In the records below, begin at the line that has "Meta may remove" and stop after the line that has "Legal Information"; quote those lines verbatim and nothing more.

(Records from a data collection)
-.-.-

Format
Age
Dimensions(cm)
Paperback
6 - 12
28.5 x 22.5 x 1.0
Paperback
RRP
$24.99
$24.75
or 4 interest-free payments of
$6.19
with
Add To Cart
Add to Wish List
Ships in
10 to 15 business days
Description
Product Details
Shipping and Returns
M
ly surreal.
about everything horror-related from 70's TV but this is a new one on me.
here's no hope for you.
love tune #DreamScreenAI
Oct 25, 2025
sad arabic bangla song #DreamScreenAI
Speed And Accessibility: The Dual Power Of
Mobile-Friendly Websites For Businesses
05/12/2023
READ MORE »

-.-.-

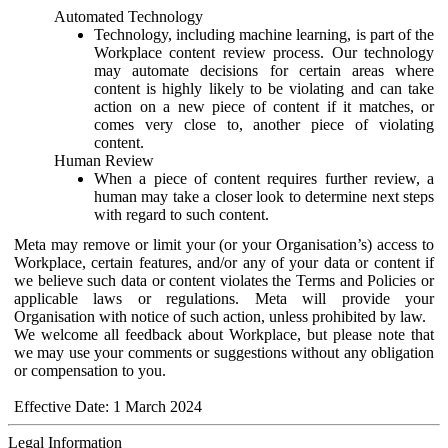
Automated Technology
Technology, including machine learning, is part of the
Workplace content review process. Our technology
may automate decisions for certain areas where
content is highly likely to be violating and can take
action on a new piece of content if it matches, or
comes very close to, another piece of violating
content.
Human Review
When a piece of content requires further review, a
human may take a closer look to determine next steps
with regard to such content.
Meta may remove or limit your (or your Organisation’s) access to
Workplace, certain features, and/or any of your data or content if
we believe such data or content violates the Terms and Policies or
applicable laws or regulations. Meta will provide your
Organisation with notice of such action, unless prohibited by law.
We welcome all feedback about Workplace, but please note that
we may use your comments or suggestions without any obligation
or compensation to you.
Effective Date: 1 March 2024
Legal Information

-.-.-

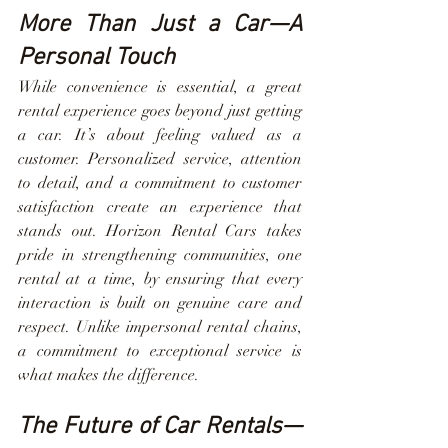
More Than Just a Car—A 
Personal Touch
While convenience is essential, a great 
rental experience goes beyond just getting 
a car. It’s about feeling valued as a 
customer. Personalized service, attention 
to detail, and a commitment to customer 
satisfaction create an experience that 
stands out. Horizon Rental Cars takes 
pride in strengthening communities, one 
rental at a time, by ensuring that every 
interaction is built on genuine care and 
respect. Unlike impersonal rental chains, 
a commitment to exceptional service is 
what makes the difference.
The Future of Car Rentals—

-.-.-

▸ The completed task
Meta may remove or limit your (or your Organisation’s) access to
Workplace, certain features, and/or any of your data or content if
we believe such data or content violates the Terms and Policies or
applicable laws or regulations. Meta will provide your
Organisation with notice of such action, unless prohibited by law.
We welcome all feedback about Workplace, but please note that
we may use your comments or suggestions without any obligation
or compensation to you.
Effective Date: 1 March 2024
Legal Information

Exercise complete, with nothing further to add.